> Exercise description: Reproduce every entry below precisely; do not include the pictures.

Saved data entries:
____
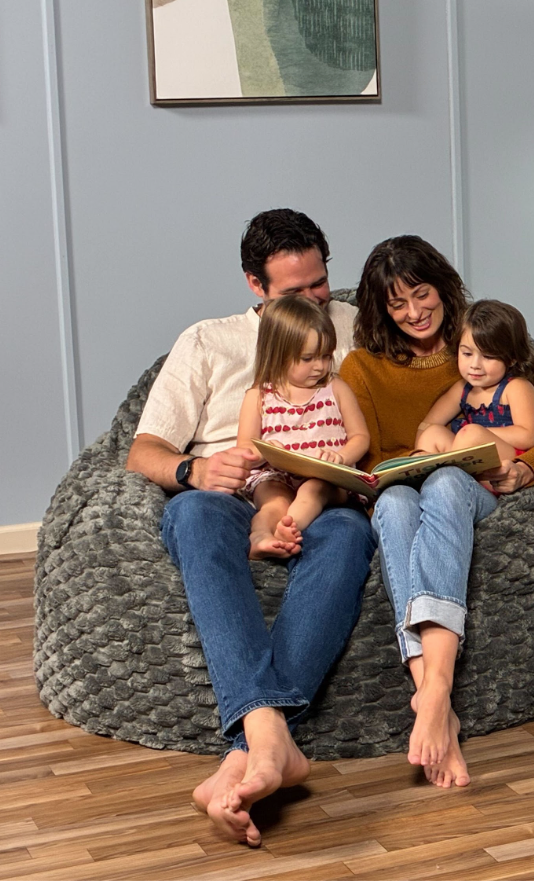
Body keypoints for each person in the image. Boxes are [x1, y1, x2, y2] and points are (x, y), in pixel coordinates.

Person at [125, 209, 376, 847]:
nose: (319, 300)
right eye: (297, 293)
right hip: (239, 488)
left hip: (323, 490)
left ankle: (251, 750)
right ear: (254, 287)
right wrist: (196, 466)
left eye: (321, 282)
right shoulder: (207, 341)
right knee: (191, 512)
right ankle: (271, 739)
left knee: (348, 536)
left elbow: (478, 349)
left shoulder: (350, 323)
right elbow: (143, 451)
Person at [338, 235, 534, 789]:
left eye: (421, 295)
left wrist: (523, 468)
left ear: (442, 289)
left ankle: (434, 688)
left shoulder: (480, 343)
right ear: (380, 311)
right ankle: (436, 705)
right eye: (397, 305)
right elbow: (369, 452)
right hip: (401, 484)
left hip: (468, 484)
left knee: (447, 481)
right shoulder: (361, 366)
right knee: (396, 502)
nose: (414, 313)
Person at [237, 295, 371, 559]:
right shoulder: (259, 396)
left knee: (313, 489)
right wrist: (264, 451)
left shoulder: (336, 388)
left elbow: (361, 436)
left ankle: (288, 530)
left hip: (328, 478)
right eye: (307, 358)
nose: (319, 366)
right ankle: (261, 538)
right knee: (272, 501)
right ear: (277, 355)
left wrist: (341, 457)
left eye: (325, 356)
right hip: (278, 474)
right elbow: (244, 447)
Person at [415, 299, 534, 467]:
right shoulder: (463, 389)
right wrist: (419, 453)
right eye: (467, 354)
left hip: (508, 460)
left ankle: (451, 477)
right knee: (432, 433)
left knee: (471, 434)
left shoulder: (515, 387)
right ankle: (426, 478)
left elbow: (527, 437)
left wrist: (477, 433)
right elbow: (429, 423)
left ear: (512, 358)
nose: (475, 365)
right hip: (470, 459)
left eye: (488, 356)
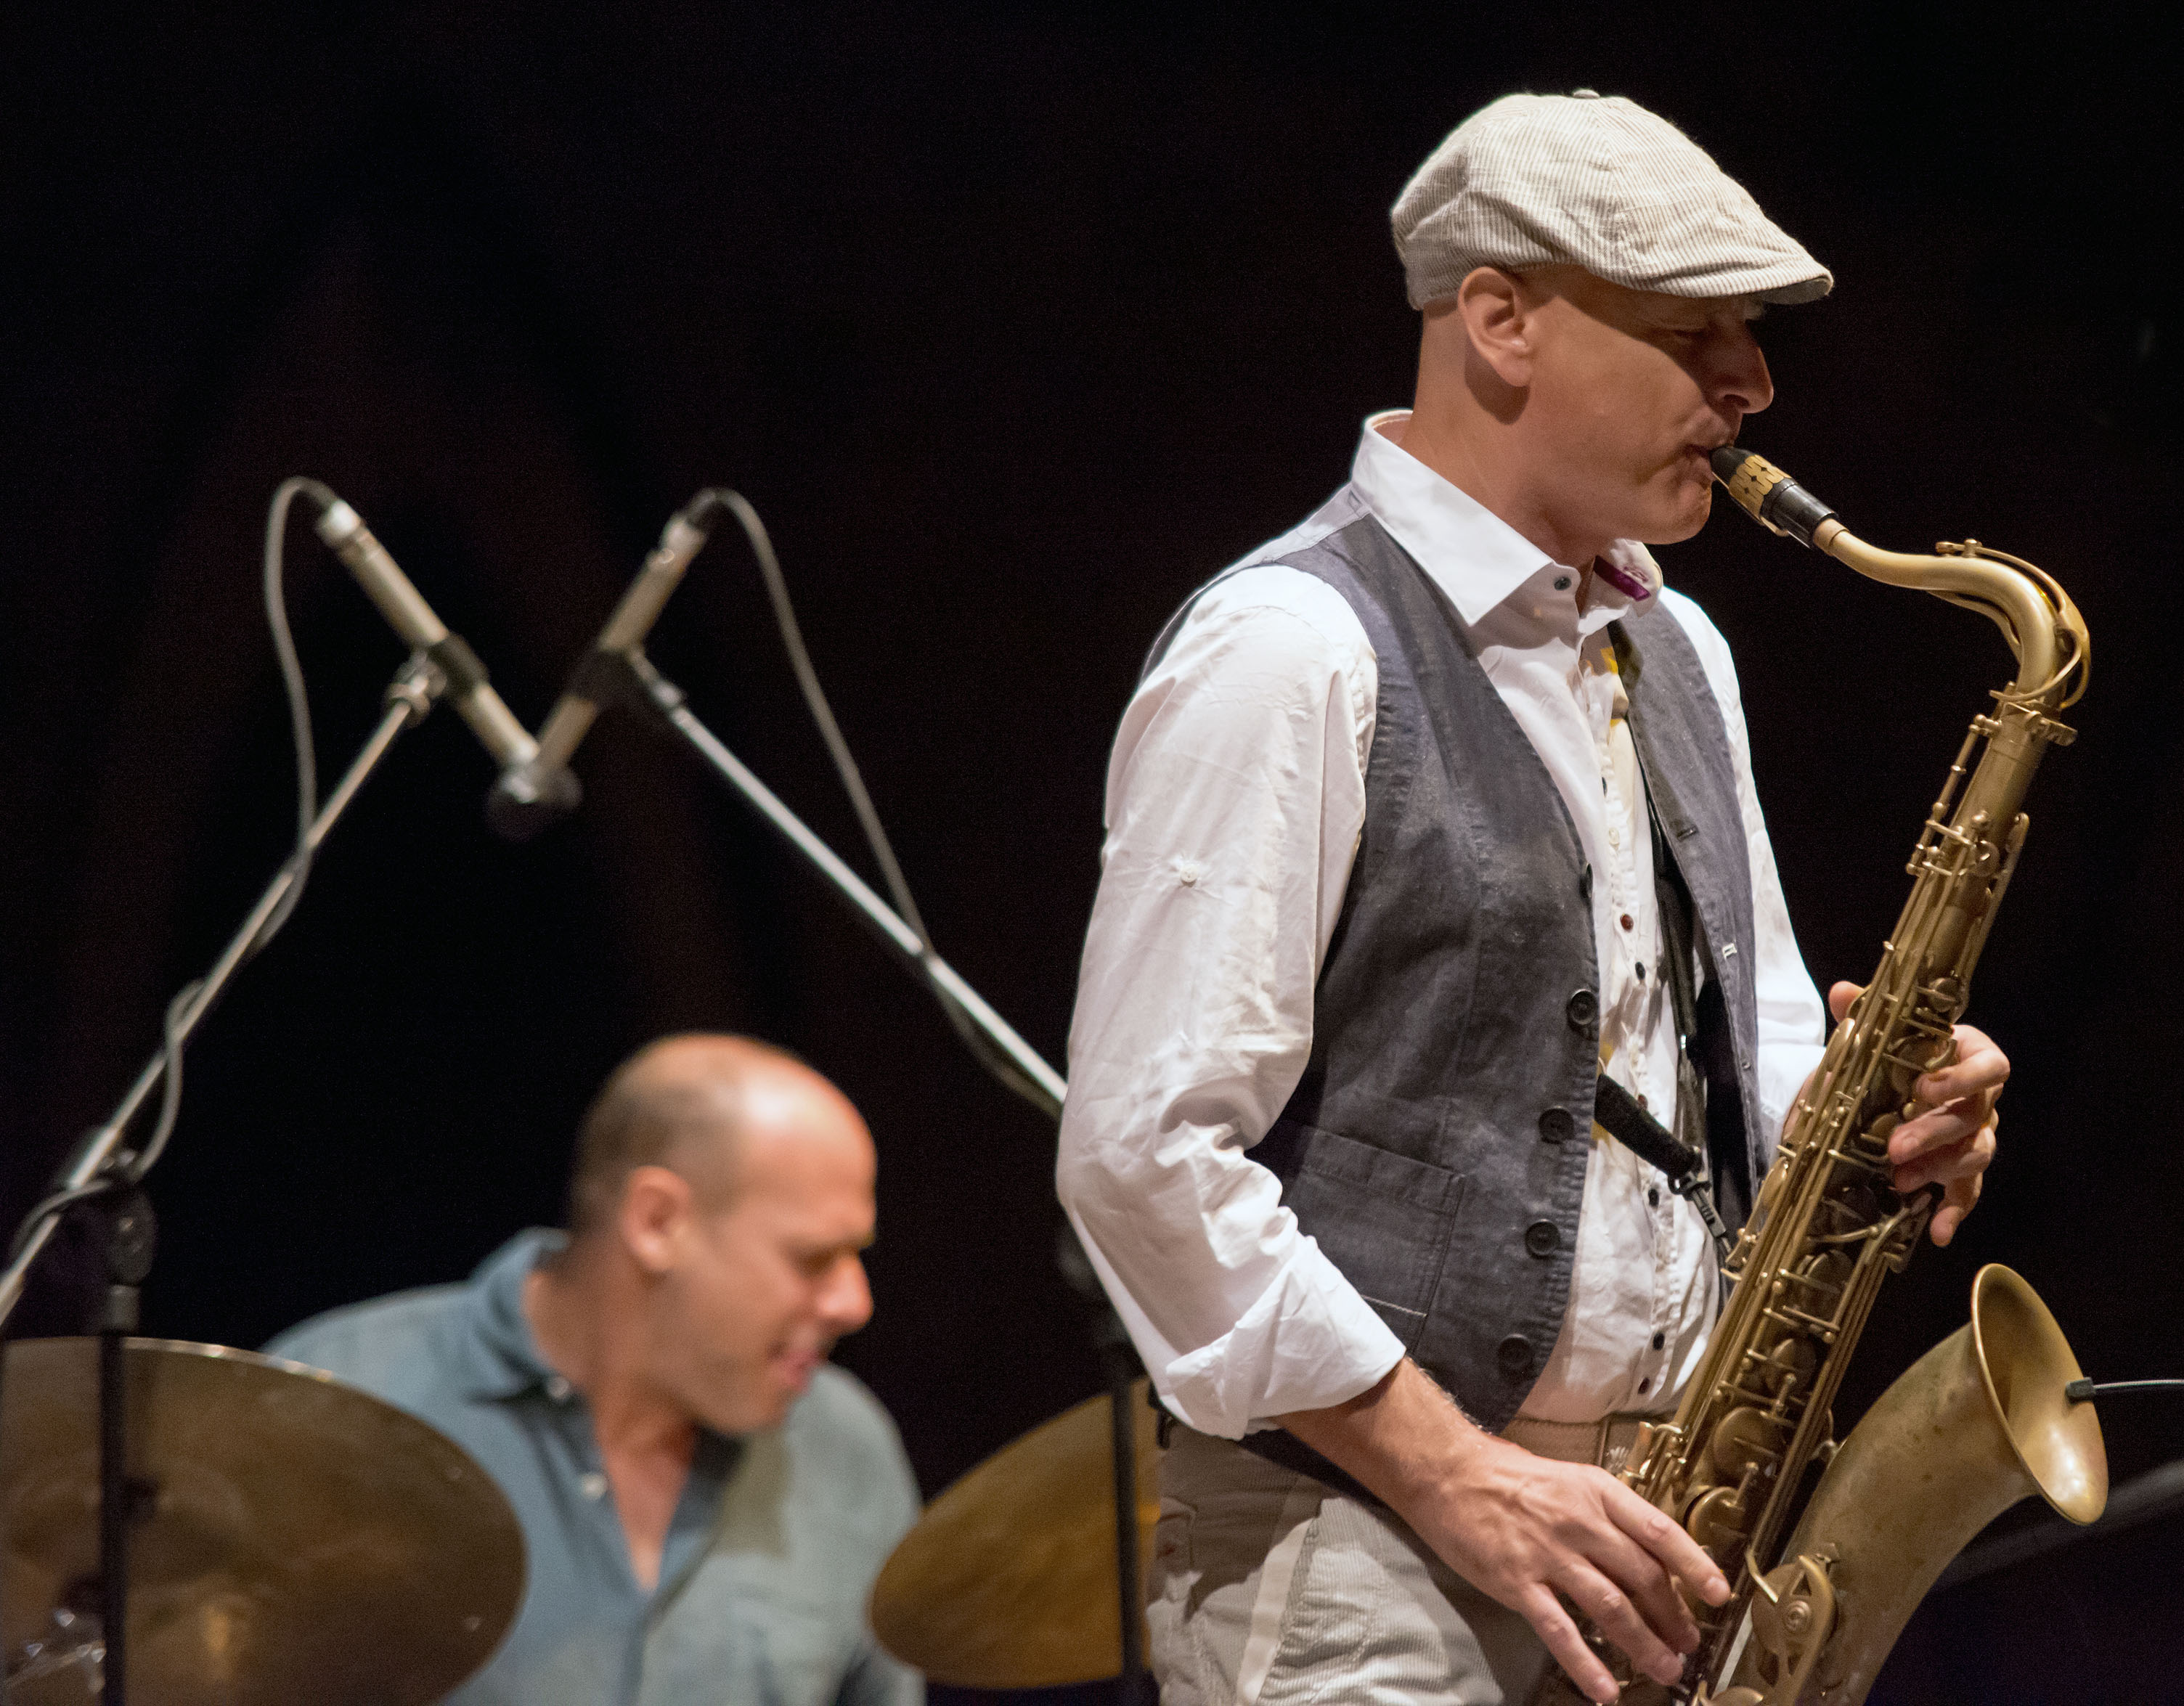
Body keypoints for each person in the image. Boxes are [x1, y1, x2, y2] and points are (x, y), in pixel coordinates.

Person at [1054, 91, 2010, 1706]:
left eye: (1753, 336)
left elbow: (1744, 1057)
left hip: (1650, 1536)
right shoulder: (1289, 645)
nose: (1751, 385)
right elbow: (1143, 1154)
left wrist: (1883, 1104)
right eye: (1695, 327)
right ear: (1497, 317)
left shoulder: (1680, 647)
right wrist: (1453, 1472)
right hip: (1360, 1556)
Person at [267, 1034, 921, 1706]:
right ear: (657, 1221)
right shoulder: (333, 1401)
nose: (855, 1303)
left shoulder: (848, 1451)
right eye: (813, 1259)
____
> Solved exercise:
Body keypoints for each person in the image. Boxes are [x1, y1, x2, y2] and points are (x, y), in pixel coordinates.

Person at [125, 209, 376, 847]:
nose: (319, 300)
right eye: (297, 293)
right hip: (239, 488)
left hip: (323, 490)
left ankle: (251, 750)
right ear: (254, 287)
right wrist: (196, 466)
left eye: (321, 282)
right shoulder: (207, 341)
right knee: (191, 512)
right ankle: (271, 739)
left knee: (348, 536)
left elbow: (478, 349)
left shoulder: (350, 323)
right elbow: (143, 451)
Person at [338, 235, 534, 789]:
left eye: (421, 295)
left wrist: (523, 468)
left ear: (442, 289)
left ankle: (434, 688)
left shoulder: (480, 343)
right ear: (380, 311)
right ankle: (436, 705)
right eye: (397, 305)
right elbow: (369, 452)
right hip: (401, 484)
left hip: (468, 484)
left knee: (447, 481)
right shoulder: (361, 366)
right knee: (396, 502)
nose: (414, 313)
Person at [237, 295, 371, 559]:
right shoulder: (259, 396)
left knee: (313, 489)
right wrist: (264, 451)
left shoulder: (336, 388)
left elbow: (361, 436)
left ankle: (288, 530)
left hip: (328, 478)
right eye: (307, 358)
nose: (319, 366)
right ankle: (261, 538)
right knee: (272, 501)
right ear: (277, 355)
left wrist: (341, 457)
left eye: (325, 356)
right hip: (278, 474)
right elbow: (244, 447)
Person at [415, 299, 534, 467]:
right shoulder: (463, 389)
right wrist: (419, 453)
right eye: (467, 354)
left hip: (508, 460)
left ankle: (451, 477)
right knee: (432, 433)
left knee: (471, 434)
left shoulder: (515, 387)
right ankle: (426, 478)
left elbow: (527, 437)
left wrist: (477, 433)
right elbow: (429, 423)
left ear: (512, 358)
nose: (475, 365)
right hip: (470, 459)
left eye: (488, 356)
Body keypoints for each person in the image. Boxes are [x1, y1, x2, y2] and points are (x, y), in pixel coordinates.

Person at [1054, 91, 2010, 1706]:
left eye: (1753, 336)
left elbow: (1744, 1057)
left hip: (1650, 1536)
right shoulder: (1289, 645)
nose: (1751, 385)
right elbow: (1143, 1154)
left wrist: (1883, 1104)
right eye: (1695, 327)
right ear: (1497, 317)
left shoulder: (1680, 647)
right wrist: (1453, 1472)
right hip: (1360, 1556)
Person at [267, 1034, 921, 1706]:
right ear: (657, 1221)
right shoulder: (333, 1401)
nose: (855, 1303)
left shoulder: (848, 1451)
right eye: (813, 1259)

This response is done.